== Task to carry out ==
In the data below, change each "Piscina" to "Alberca" and write out all the text again with nothing else altered. Omit the pictures.

=====

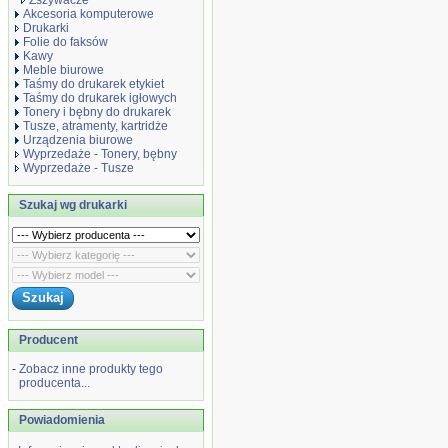
Zszywacze
Akcesoria komputerowe
Drukarki
Folie do faksów
Kawy
Meble biurowe
Taśmy do drukarek etykiet
Taśmy do drukarek igłowych
Tonery i bębny do drukarek
Tusze, atramenty, kartridże
Urządzenia biurowe
Wyprzedaże - Tonery, bębny
Wyprzedaże - Tusze
Szukaj wg drukarki
Producent
-
Zobacz inne produkty tego
producenta...
Powiadomienia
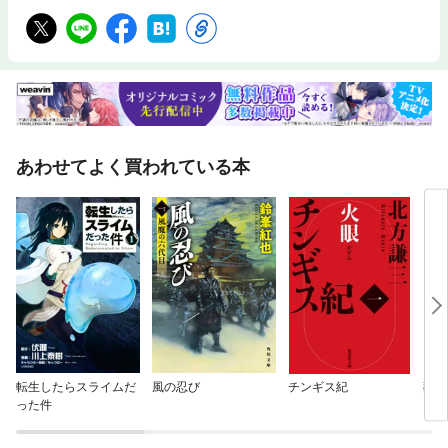
あわせてよく買われている本
転生したらスライムだ
風の忍び
チンギス紀
葬送
った件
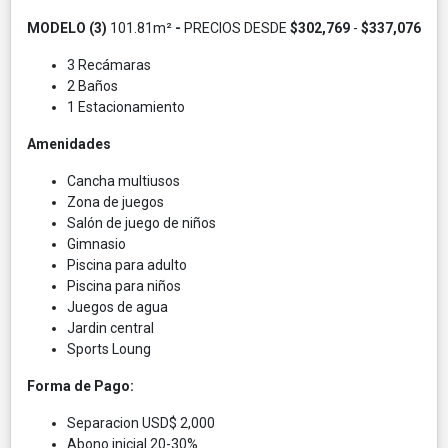
MODELO (3)
101.81m²
-
PRECIOS
DESDE
$302,769
-
$337,076
3 Recámaras
2 Baños
1 Estacionamiento
Amenidades
Cancha multiusos
Zona de juegos
Salón de juego de niños
Gimnasio
Piscina para adulto
Piscina para niños
Juegos de agua
Jardin central
Sports Loung
Forma de Pago:
Separacion USD$ 2,000
Abono inicial 20-30%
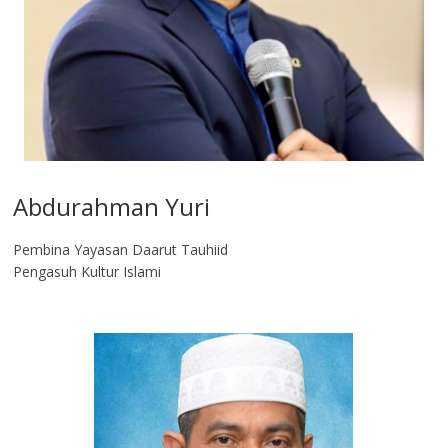
Abdurahman Yuri
Pembina Yayasan Daarut Tauhiid
Pengasuh Kultur Islami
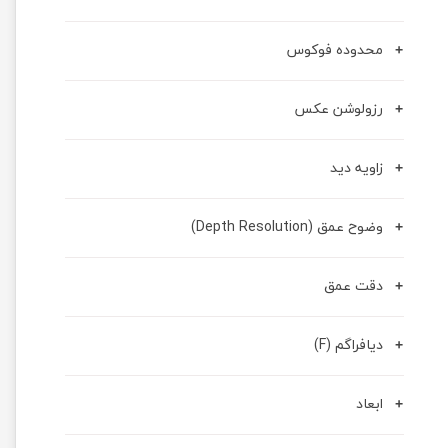
محدوده فوکوس
رزولوشن عکس
زاویه دید
وضوح عمق (Depth Resolution)
دقت عمق
دیافراگم (F)
ابعاد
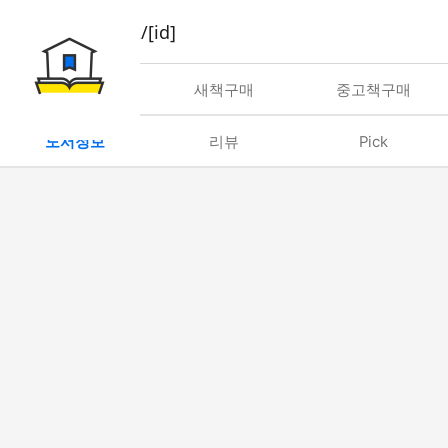
book/rent/[id]
대여
새책구매
중고책구매
도서정보
리뷰
Pick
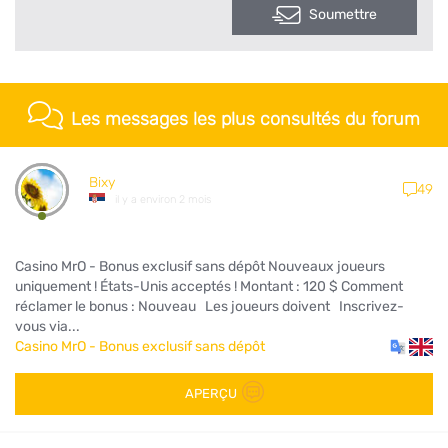
Soumettre
Les messages les plus consultés du forum
Bixy
49
il y a environ 2 mois
Casino MrO - Bonus exclusif sans dépôt Nouveaux joueurs
uniquement ! États-Unis acceptés ! Montant : 120 $ Comment
réclamer le bonus : Nouveau Les joueurs doivent Inscrivez-
vous via...
Casino MrO - Bonus exclusif sans dépôt
APERÇU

=====

== Answer to this task ==
Zszywacze
Akcesoria komputerowe
Drukarki
Folie do faksów
Kawy
Meble biurowe
Taśmy do drukarek etykiet
Taśmy do drukarek igłowych
Tonery i bębny do drukarek
Tusze, atramenty, kartridże
Urządzenia biurowe
Wyprzedaże - Tonery, bębny
Wyprzedaże - Tusze
Szukaj wg drukarki
Producent
-
Zobacz inne produkty tego
producenta...
Powiadomienia
あわせてよく買われている本
転生したらスライムだ
風の忍び
チンギス紀
葬送
った件
MODELO (3)
101.81m²
-
PRECIOS
DESDE
$302,769
-
$337,076
3 Recámaras
2 Baños
1 Estacionamiento
Amenidades
Cancha multiusos
Zona de juegos
Salón de juego de niños
Gimnasio
Alberca para adulto
Alberca para niños
Juegos de agua
Jardin central
Sports Loung
Forma de Pago:
Separacion USD$ 2,000
Abono inicial 20-30%
Abdurahman Yuri
Pembina Yayasan Daarut Tauhiid
Pengasuh Kultur Islami
محدوده فوکوس
رزولوشن عکس
زاویه دید
وضوح عمق (Depth Resolution)
دقت عمق
دیافراگم (F)
ابعاد
book/rent/[id]
대여
새책구매
중고책구매
도서정보
리뷰
Pick
Soumettre
Les messages les plus consultés du forum
Bixy
49
il y a environ 2 mois
Casino MrO - Bonus exclusif sans dépôt Nouveaux joueurs
uniquement ! États-Unis acceptés ! Montant : 120 $ Comment
réclamer le bonus : Nouveau Les joueurs doivent Inscrivez-
vous via...
Casino MrO - Bonus exclusif sans dépôt
APERÇU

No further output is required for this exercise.